1: Built for the Cloud

I’ve already discussed the cost of storage, but that cost is doubled or more once we start to talk about off-site storage of backups or online-backup solutions. While many virtualization-era backup products are caught up on local backup bells and whistles, Microsoft has transformed backup for the cloud.

Combined with Azure Backup, DPM 2016 gives customers a unique option. You get enterprise-class backup that protects workloads on cost effective (Modern Backup Storage) storage for on-premises short term retention. Adding the very affordable Azure Backup provides you with a few benefits, including:

  • A secondary site, safeguarding your backups from localized issues.
  • Cost effective long-term retention for up to 99 years.
  • Encrypted “trust no-one” storage with security mechanisms to protect you against ransom-ware and deliberate attacks against your backups.

In my opinion, if you are not using DPM, or have not looked at it in the past two years, then I think it’s time to re-evaluate this product.

 

9 thoughts on “My Top 5 Features in System Center Data Protection Manager 2016”
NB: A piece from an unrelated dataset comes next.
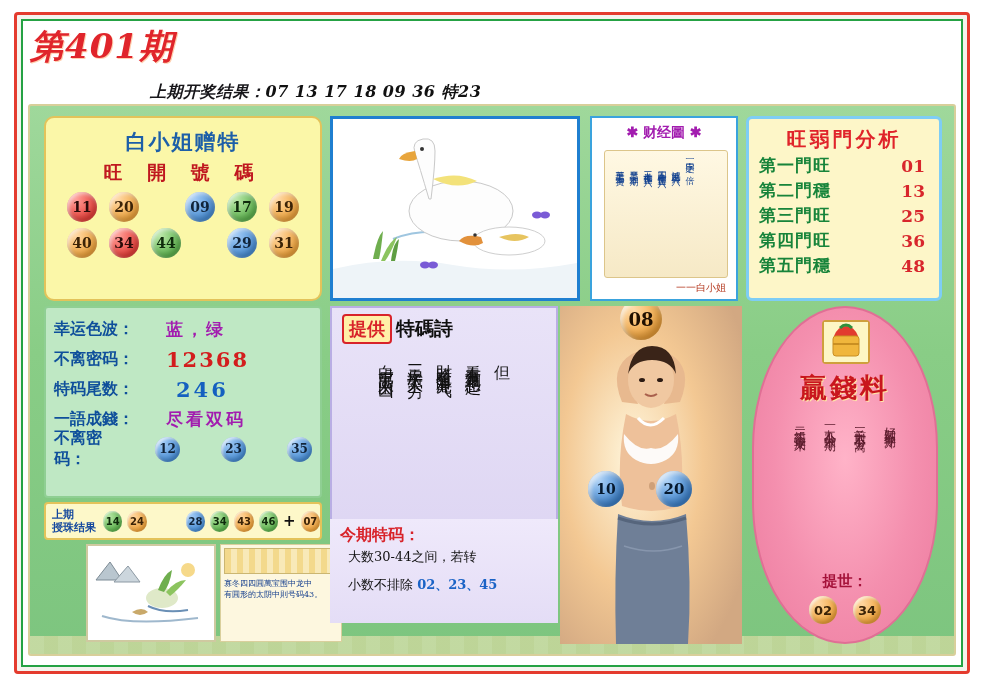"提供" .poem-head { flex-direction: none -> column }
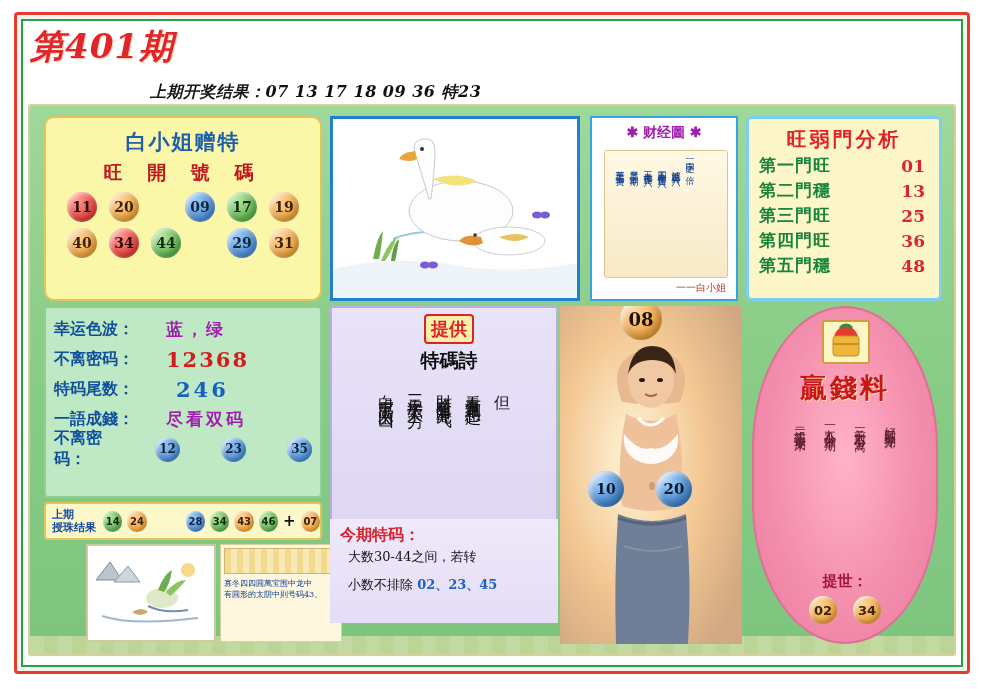"08" .p-photo { border-radius: none -> 31px; width: 182px -> 164px }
  1. Aidan, do you know of a solution for backing up user profile disks? Microsoft surprisingly offers no solution for this with DPM (UPD backup is not supported) or otherwise.

    Also, have you seen any recent data on ReFS vs. NTFS performance? Most of the benchmarks I saw when ReFS was introduced showed NTFS to be faster in typical disk IO. Block cloning and the other VM management-oriented performance benefits look fantastic, but not so much if it’s at the expense of day-to-day IO.

    Thank you!
    Ryan

    1. Hi Ryan,
      Honestly, I’ve never deployed UPDs. They are just files on a file share, so I would expect that you just protect the file share.

      1. I was hoping the same, but not according to DPM documentation: https://technet.microsoft.com/en-us/system-center-docs/dpm/get-started/what-s-supported-and-what-isn-t-for-dpm-#backing-up-data-on-upds-user-profile-disks-isnt-supported
        _____________
        Backing up data on UPDs (User Profile Disks) isn’t supported

        Issue: Data on file shares hosting UPDs (User Profile Disks) can’t be protected by DPM.

        Workaround: None.
        _________________

        (I especially like the “Workaround: None” part.)

        Thank you for your response–I appreciate it! If you have a chance to put a bug in the DPM teams’ ears… 🙂
        Ryan

  2. DPM 2016 was quite buggy on release. If you deploy it make shure to use the latest rollup, anything below UR2 will just be painful to deal with.

  3. Aidan, I don’t see any benefits of MBS at the moment. I don’t see any space saving using Modern Backup Storage without dedup. At the moment DPM eats all space on the dedicated volume and sends a lot of Warning/Resolved alerts about free space on this volume.
    I added a new volume for DPM, but it doesn’t help to resolve the issue.
    It seems without dedup MBS/ReFS will not reduce space usage.
    Also DPM 2016 needs more disk space for the same backups than DPM 2012R2.
    I see a big sizes of the storage consumption for BMR backups. I didn’t see these sizes for Replica/Recovery point volumes in DPM 2012R2.
    I’m going to switch DPM 2016 using the old disk allocation technology.
    Would be nice if you will compare MBS with dedup, without dedup and old disk allocation technology.

    1. This would be quite disappointing news. One of the primary features I was in desperate need of was improvement to the existing large block IO heavy NTFS based storage design. Apart from the capacity increase needs have you been able to do any benchmarking of the load placed on the underlying storage when using ReFS 3.0 versus NTFS? I would be VERY interesting in seeing some results from the field.

  4. MBS gave us like 30-40% more storage space. A lot of the savings came from Hyper-V backups. It’s true that BMR eat a lot more space now, luckily we only have a couple of those.